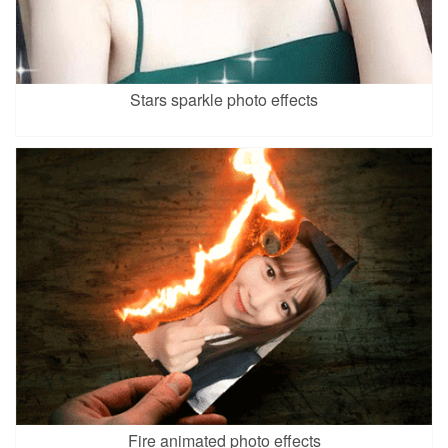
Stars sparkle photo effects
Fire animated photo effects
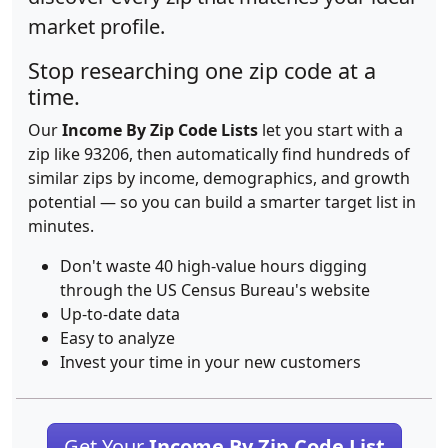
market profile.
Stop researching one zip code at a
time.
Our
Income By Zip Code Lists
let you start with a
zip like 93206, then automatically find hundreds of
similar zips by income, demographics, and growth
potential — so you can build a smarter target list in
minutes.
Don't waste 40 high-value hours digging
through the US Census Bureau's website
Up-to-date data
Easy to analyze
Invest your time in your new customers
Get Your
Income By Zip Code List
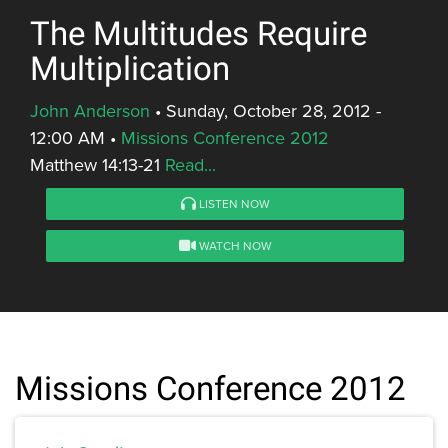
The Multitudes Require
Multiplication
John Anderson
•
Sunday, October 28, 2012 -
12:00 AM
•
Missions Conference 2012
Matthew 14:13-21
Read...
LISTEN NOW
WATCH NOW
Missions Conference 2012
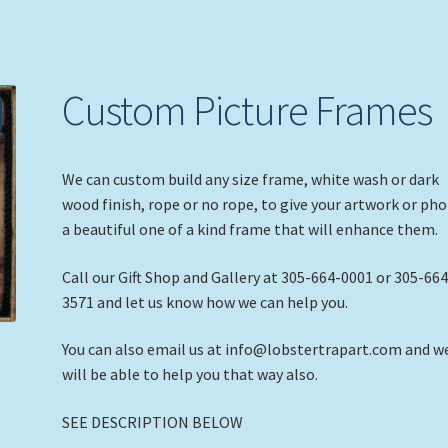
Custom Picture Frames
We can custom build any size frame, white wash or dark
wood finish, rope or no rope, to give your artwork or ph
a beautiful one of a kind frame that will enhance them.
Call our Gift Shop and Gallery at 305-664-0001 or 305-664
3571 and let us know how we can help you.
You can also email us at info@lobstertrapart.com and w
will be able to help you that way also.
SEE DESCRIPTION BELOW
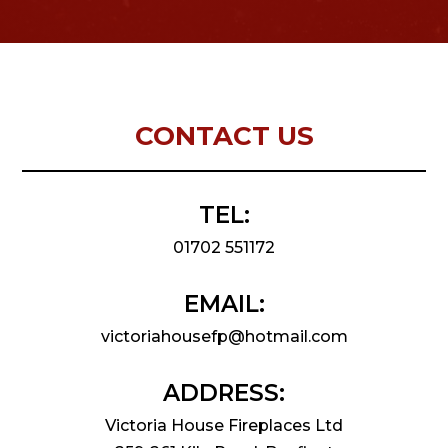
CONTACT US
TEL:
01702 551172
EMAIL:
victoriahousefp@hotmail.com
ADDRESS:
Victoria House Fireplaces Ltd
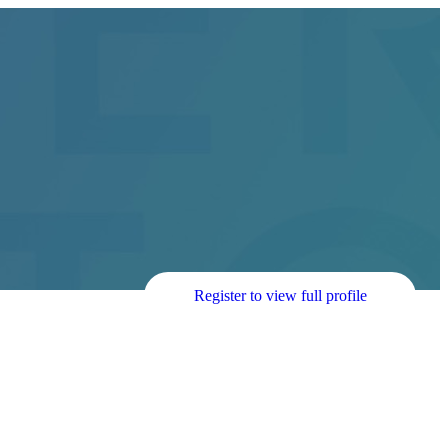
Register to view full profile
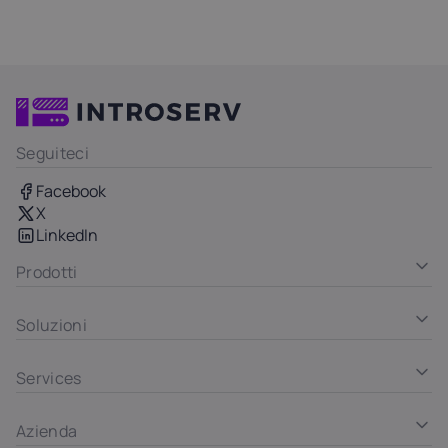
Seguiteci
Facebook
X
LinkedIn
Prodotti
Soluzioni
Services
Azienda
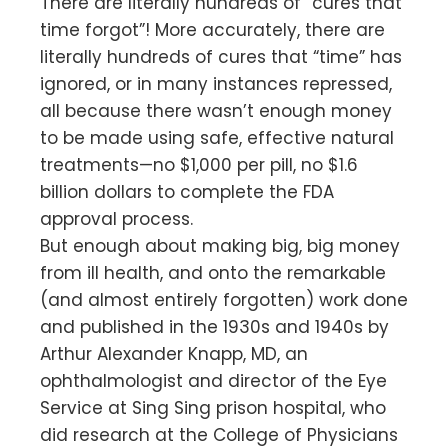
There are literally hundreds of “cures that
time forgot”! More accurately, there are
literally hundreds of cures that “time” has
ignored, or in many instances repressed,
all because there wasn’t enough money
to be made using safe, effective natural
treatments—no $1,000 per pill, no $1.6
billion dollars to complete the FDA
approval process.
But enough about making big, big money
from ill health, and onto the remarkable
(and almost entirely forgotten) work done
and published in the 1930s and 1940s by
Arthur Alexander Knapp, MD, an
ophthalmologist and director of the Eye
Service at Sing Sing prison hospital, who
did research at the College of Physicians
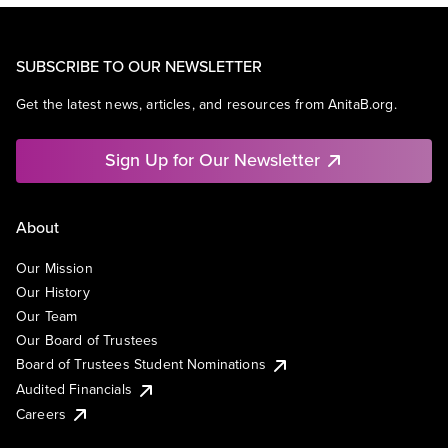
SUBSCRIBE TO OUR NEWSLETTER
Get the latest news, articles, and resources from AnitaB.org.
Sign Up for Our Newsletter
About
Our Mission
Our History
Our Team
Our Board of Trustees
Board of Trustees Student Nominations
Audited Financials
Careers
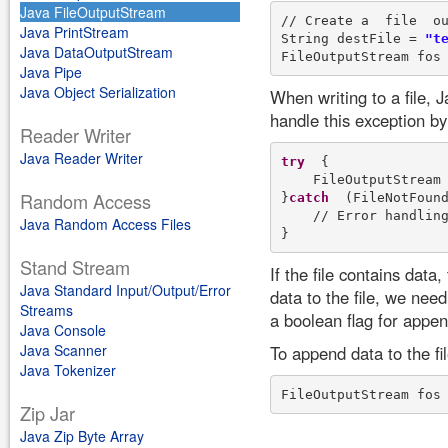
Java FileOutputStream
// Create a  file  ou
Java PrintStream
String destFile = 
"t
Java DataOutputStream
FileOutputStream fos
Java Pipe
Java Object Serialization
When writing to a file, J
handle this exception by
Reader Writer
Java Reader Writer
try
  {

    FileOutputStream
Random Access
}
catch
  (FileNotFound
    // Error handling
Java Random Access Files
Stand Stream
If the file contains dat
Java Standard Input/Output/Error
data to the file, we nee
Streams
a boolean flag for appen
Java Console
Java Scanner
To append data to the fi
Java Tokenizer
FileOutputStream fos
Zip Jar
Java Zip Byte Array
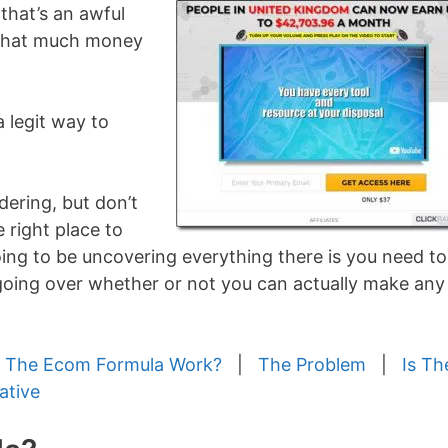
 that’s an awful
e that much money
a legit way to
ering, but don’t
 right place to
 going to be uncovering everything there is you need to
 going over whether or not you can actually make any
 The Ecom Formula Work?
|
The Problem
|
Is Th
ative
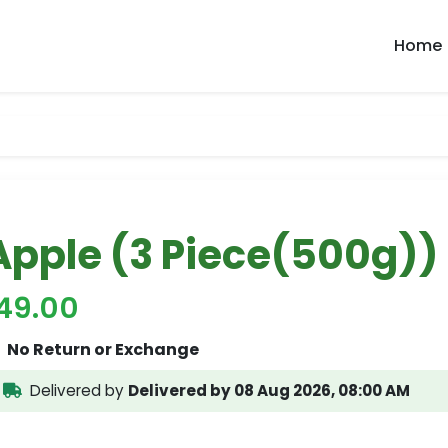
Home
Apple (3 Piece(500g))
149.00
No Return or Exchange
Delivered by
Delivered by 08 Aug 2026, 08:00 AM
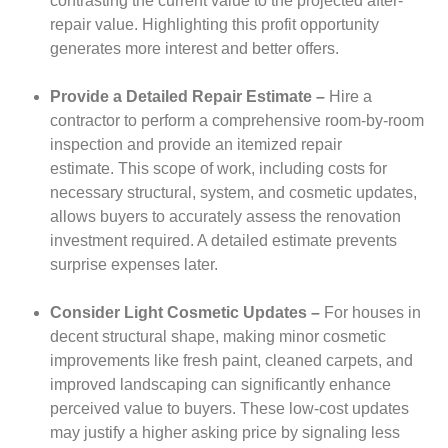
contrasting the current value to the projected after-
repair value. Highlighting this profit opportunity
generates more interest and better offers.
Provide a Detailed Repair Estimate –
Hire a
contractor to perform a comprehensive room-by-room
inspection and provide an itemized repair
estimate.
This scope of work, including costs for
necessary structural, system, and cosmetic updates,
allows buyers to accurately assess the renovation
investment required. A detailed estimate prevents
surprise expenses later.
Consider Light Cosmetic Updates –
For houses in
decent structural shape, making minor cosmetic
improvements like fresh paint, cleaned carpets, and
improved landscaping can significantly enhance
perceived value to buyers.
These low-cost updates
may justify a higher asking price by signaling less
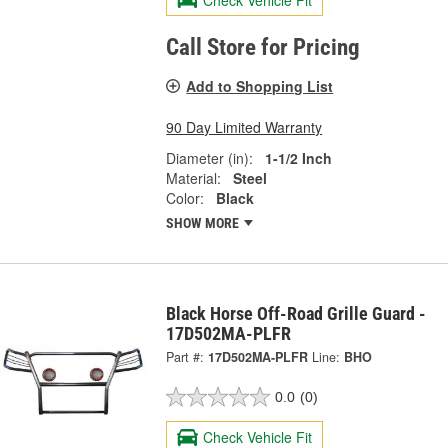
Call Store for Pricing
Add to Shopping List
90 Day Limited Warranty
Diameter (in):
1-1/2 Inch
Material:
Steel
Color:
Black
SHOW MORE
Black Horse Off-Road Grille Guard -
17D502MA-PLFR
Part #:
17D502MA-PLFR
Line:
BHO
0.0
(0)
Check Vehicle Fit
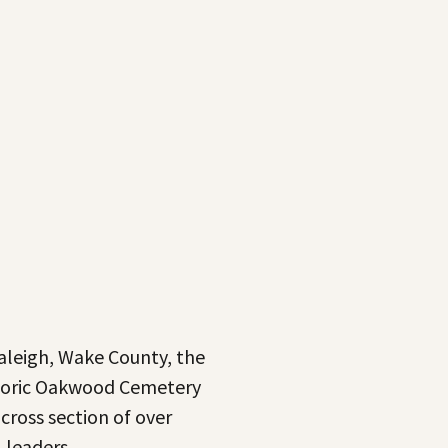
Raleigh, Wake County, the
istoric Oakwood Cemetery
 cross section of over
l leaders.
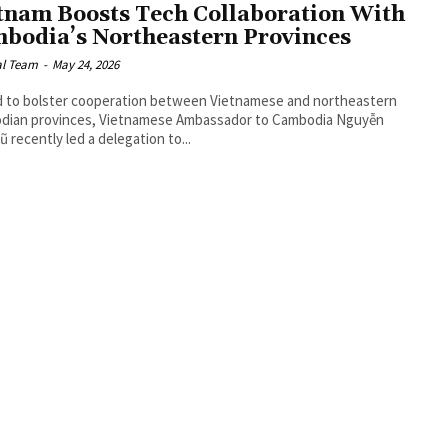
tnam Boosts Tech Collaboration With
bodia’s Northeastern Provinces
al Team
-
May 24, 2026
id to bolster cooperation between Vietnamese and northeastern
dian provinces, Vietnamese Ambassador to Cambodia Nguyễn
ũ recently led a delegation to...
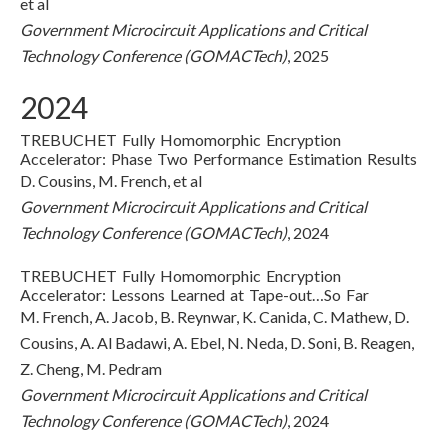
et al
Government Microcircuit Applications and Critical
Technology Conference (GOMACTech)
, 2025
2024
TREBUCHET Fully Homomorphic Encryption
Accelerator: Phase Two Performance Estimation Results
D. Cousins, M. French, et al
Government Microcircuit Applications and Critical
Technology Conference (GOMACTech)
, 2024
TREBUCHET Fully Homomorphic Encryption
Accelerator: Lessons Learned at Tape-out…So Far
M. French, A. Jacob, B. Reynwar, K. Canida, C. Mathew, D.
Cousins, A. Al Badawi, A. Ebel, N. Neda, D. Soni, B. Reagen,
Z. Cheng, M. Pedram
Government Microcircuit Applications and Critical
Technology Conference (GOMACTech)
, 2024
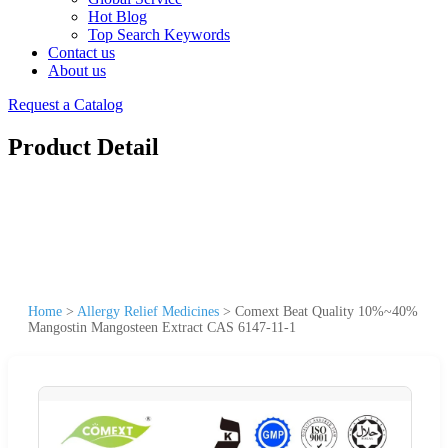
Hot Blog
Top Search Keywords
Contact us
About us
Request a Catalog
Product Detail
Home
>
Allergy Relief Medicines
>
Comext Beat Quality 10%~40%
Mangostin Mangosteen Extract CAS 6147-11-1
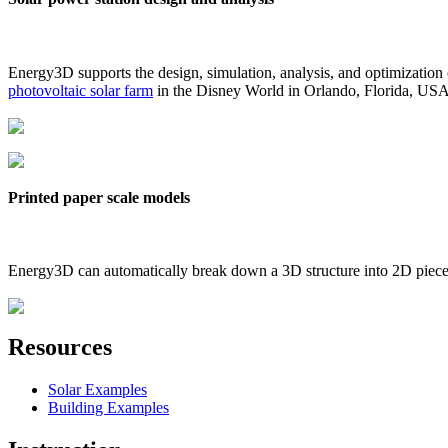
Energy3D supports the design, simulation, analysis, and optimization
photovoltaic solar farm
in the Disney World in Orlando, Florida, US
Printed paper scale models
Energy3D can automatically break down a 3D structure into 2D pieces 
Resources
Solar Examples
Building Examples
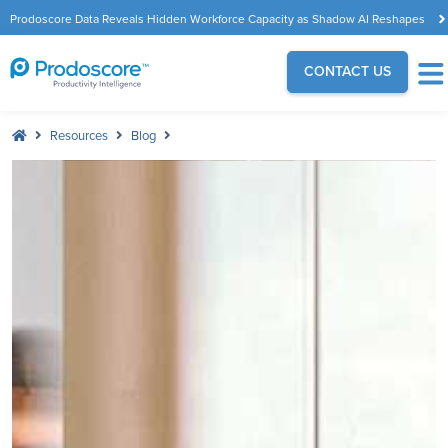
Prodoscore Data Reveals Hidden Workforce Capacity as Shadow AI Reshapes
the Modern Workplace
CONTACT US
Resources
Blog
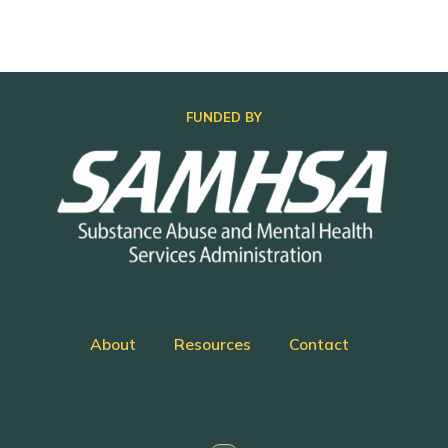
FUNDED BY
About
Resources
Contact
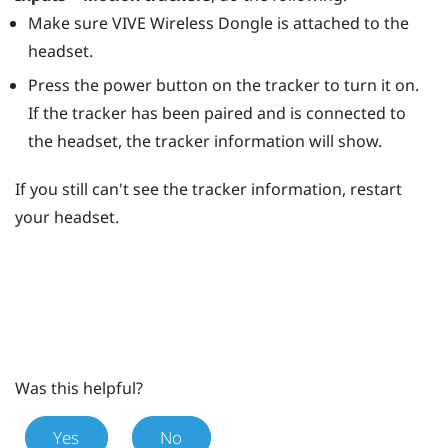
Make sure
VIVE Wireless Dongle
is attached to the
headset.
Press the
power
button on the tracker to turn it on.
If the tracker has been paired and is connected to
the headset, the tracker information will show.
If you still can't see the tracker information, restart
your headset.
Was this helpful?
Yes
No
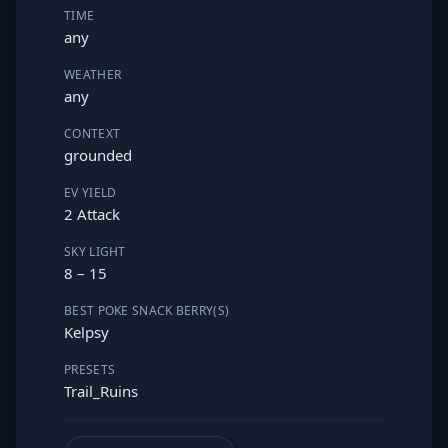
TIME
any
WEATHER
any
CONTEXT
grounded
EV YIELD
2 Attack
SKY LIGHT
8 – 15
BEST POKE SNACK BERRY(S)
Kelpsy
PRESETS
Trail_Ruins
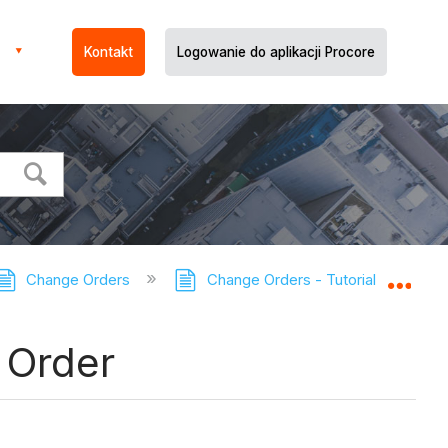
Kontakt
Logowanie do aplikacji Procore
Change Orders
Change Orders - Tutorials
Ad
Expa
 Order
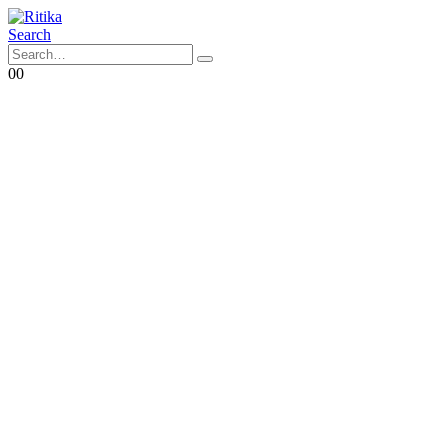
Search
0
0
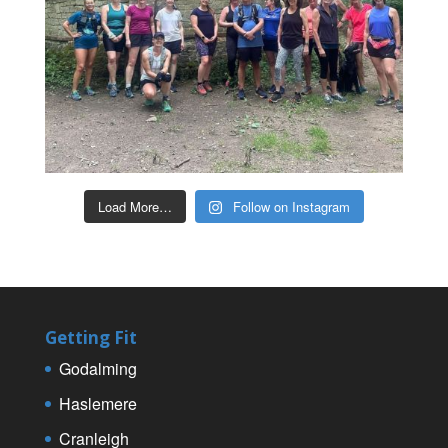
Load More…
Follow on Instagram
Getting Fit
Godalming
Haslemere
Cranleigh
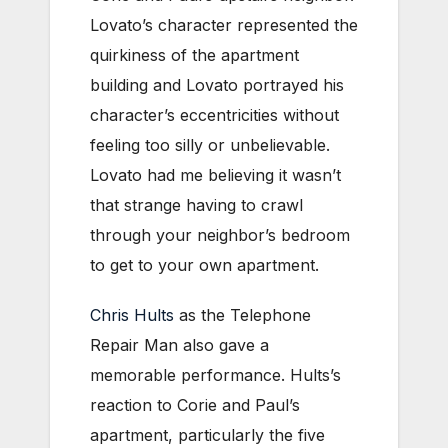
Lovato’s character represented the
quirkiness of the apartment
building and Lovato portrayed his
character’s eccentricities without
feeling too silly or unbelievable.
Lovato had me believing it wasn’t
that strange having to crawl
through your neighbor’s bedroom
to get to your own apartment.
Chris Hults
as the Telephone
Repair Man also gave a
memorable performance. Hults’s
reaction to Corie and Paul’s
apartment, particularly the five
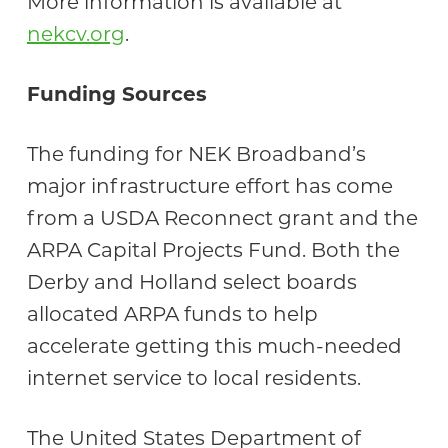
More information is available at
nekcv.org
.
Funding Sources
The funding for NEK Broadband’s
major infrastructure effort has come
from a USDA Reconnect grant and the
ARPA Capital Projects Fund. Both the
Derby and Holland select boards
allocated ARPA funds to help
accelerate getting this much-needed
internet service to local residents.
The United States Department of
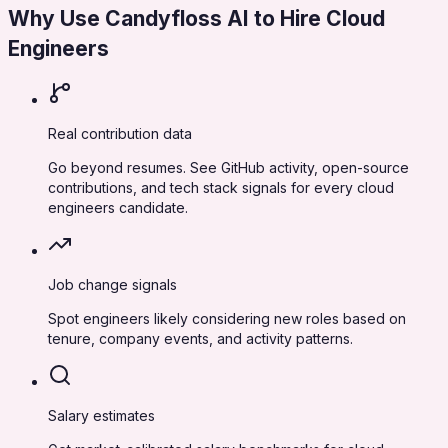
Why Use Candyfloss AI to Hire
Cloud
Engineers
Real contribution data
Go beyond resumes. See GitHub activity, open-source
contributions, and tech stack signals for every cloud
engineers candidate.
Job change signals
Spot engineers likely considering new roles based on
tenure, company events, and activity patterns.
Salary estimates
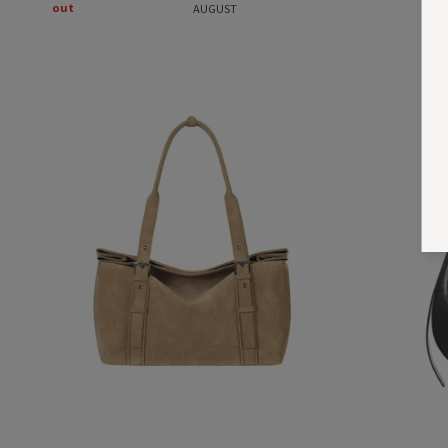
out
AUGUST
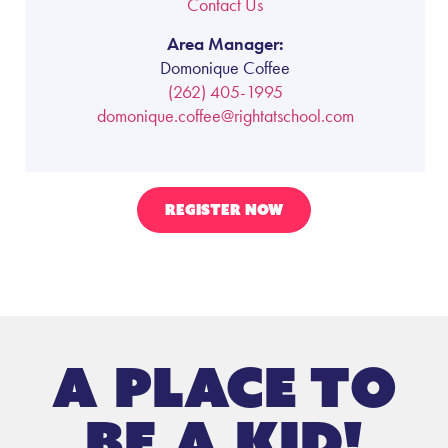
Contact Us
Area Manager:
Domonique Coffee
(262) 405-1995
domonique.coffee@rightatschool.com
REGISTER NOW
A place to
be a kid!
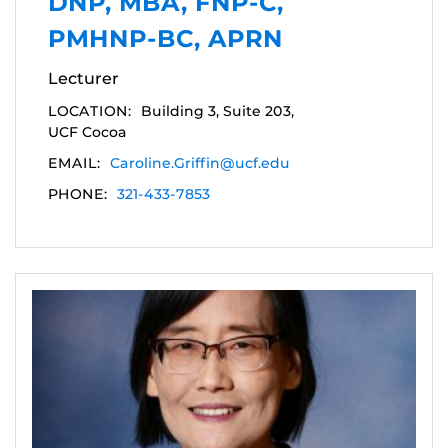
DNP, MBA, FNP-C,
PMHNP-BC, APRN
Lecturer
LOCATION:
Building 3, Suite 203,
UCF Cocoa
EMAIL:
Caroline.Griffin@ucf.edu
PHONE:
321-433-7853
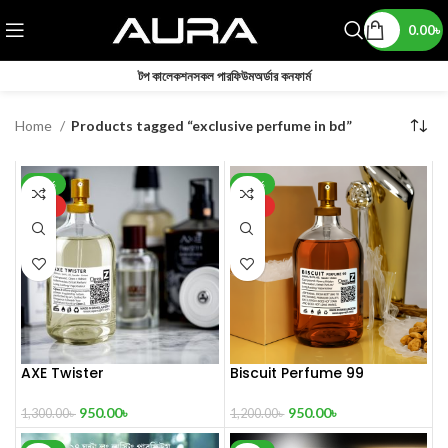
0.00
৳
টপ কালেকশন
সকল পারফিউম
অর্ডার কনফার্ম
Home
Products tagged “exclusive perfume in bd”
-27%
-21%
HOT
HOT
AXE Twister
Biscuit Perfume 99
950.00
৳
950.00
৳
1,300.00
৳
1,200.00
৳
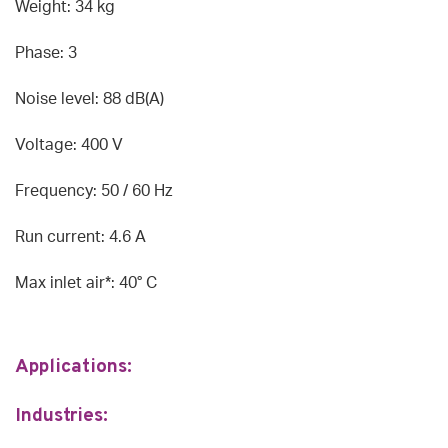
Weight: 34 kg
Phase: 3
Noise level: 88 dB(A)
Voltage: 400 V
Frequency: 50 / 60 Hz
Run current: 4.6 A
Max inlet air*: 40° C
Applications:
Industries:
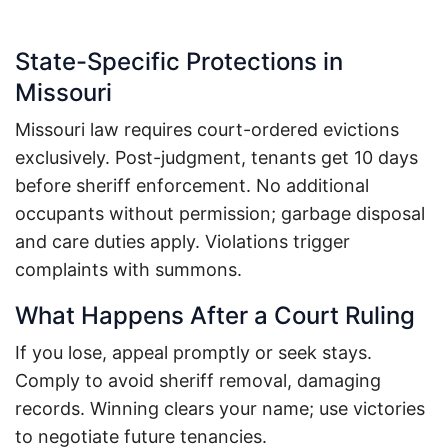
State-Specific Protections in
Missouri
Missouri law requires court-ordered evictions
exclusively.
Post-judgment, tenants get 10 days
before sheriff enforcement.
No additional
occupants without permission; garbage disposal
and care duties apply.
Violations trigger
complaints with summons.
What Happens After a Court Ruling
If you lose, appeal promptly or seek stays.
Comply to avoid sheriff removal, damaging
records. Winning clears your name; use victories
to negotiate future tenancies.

--------------------

# [Aim of the task]
Please show each line from the rows above that contains the word "accurately", copying every such line in full. Only matches with identical uppercase and lowercase letters count.

# [Written answer]
time forgot”! More accurately, there are
allows buyers to accurately assess the renovation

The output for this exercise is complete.